EU leaders retreated on Friday morning as EU leaders prepared to discuss an agreement on the block’s major coronavirus recovery package, while US cases are still ongoing.
After a cautiously optimistic open, the Pan-European Stokes 600 slipped 0.2% below the flatline in trading around an hour. Autos jumped 1.7%, while banks and travel stocks fell 1.4% to lead the loss.
European stocks are set to follow a cautious tone seen overnight in Asia, where markets were a mixed bag in trading on Friday afternoon.
European Union leaders will meet in Brussels on Friday to see a proposed 750 billion euro ($ 853.8 billion) deal that could face opposition from the “frugal four” member states of Austria, Denmark, Sweden and the Netherlands. The bill could also be subject to a Hungarian veto, which has opposed linking the distribution of wealth with the EU’s adherence to democratic values.
Market attention is also linked to the continued rise of coronovirus cases in the US, with a Reuters report on Thursday at 77,000 new cases, a new daily record so far.
US unemployment claims data also fell slightly on Thursday, as the figure for initial jobless claims for the week ending July 11 was 1.3 million, the Labor Department said, missing expectations from economists for 1.25 million new filings by Dow Jones Were.
China-US tensions have also been affected, citing a report on China-Thursday. US President Donald Trump’s administration is imposing travel restrictions on all members of the ruling Chinese Communist Party (CCP) and their families.
The Institute for International Finance said in a report on Thursday that global debt rose to a record $ 258 trillion in the first quarter of 2020, 331% of global gross domestic product (GDP), and continued to grow.
In Europe, British Airways has retired its entire fleet of Boeing 747 aircraft due to declining global travel demand, which was brought on by worldwide shutdown measures during the epidemic.
The earnings season continues to gather steam, with Daimler revealing ahead of its July 23 earnings report that it would expect a slightly higher operating loss of EUR 1.68 billion for the second quarter. The German automaker also announced on Thursday that it would cease production of Mercedes-Benz sedans in the US and Mexico to cut costs.

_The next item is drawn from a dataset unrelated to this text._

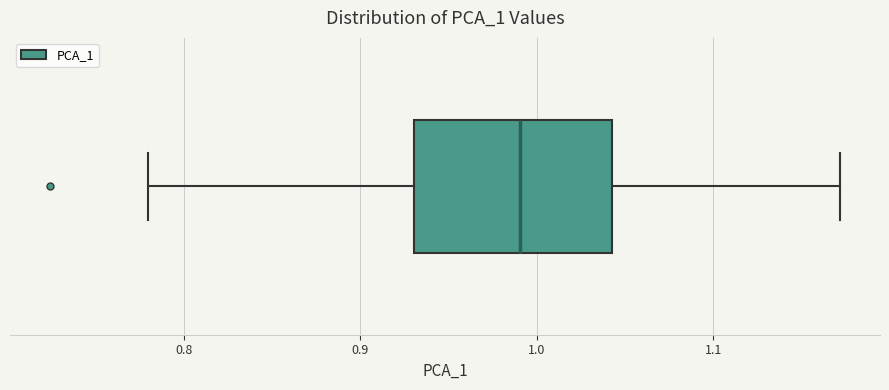

Where is the left edge of the box on the x-axis? The values are not printed on the chart, so give them approximately, as read against the axis.

0.93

Daimler’s shares rose 4.2% in early trade, leading to a broader rally for the automotive sector.
Rio Tinto reported a 1.5% increase in iron ore shipments on Friday, citing an improvement in demand from China as the world’s second-largest economy emerges from the coronovirus epidemic. The stock of British metals and mining giants is 0.7% higher.
Danske Bank beat expectations for second-quarter net profit, but warned of further job cuts as part of a four-year cost-cutting strategy, as Danish lender overcame the 2017 Estonian money-laundering scandal Makes efforts. The bank’s stock rose 1.5% in early trade.

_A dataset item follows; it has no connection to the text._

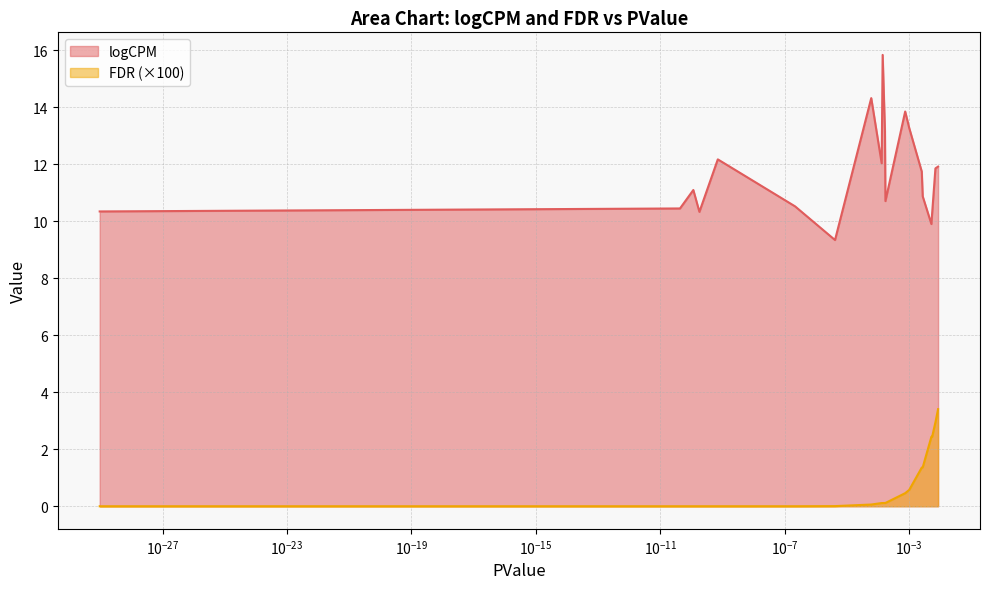

True or false: FDR has more than 2 points higher than both neighbors.

False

Ericsson also beat profit estimates on the back of strong margins on telecom equipment sales, allowing the Swedish company to reaffirm its 2020 and 2022 financial guidance and send the stock 8% higher to the top of the Stocks 600.
Swedish real estate company Samhällsbyggnadsbolaget fell 6% at the other end of the European blue-chip index.
On the data front, the euro zone industrial production and inflation figures for June are at 10pm London time.